Consigne de verre : Revera veut conquérir de nouveaux marchés
À grand renfort de fusions et de partenariat, la société lyonnaise de consigne de verre Rebooteille, devenue Revera, rayonne sur douze départements désormais. À l’équilibre en 2025, elle lance le collectif Soverre avec d’autres acteurs français. Objectif : permettre à cette filière du réemploi de conquérir de nouveaux marchés dont celui, stratégique, des grandes et moyennes surfaces.
Lancée peu avant le Covid, boostée par la prise de conscience environnementale post-crise sanitaire, la société de consigne de verre Rebooteille survit au backclash écologique de ces dernières années. Mieux, les Lyonnais ont réussi à élargir leur horizon grâce à une stratégie offensive. Deux fusions et une nouvelle dénomination après, Revera rayonne sur douze départements de Mâcon à la région Paca, des Alpes à la Loire. Un changement d’échelle pour cette économie aux accents vertueux. Un petit pas nécessaire vers une industrialisation massive encore lointaine.
460 points de collecte
« On est à l’équilibre en 2025. On a ainsi traité plus d’un million de bouteilles l’année passée. On s’appuie sur 460 points de collecte, 140 producteurs engagés et plus de 2 000 références de boissons », explique ainsi Stéphane Robert, un historique de l’aventure. Plus de la moitié des points de collecte se concentre sur le Rhône et l’Isère.

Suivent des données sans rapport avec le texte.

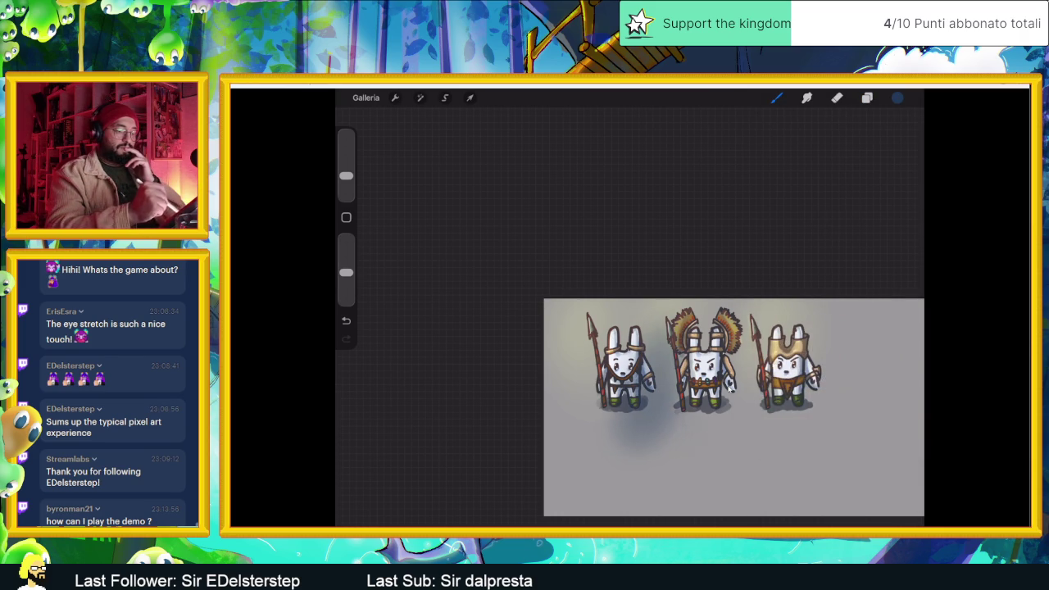
{"action": "left_click_drag", "start_coordinate": [745, 358], "coordinate": [711, 438]}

Une certaine confidentialité dont ne veut pas se contenter Revera. Pour élargir son horizon, il s’est doté d’un nouvel outil cette fin mai. Revera s’est associé à une dizaine de pionniers du secteur de l’Hexagone pour fonder le collectif « Soverre ». L’ambition ? Franchir un nouveau palier vers une massification du réflexe consigne notamment via le réseau des grandes et moyennes surfaces.
Fin 2025, 14 grandes surfaces, issues des groupes System U et Intermarché seulement, collaborent ainsi avec Revera. Au cœur d’un univers du réemploi où les modes opératoires sont souvent aussi variés que les initiatives locales, Soverre se veut un outil de simplification pour aider les hésitants à franchir le pas.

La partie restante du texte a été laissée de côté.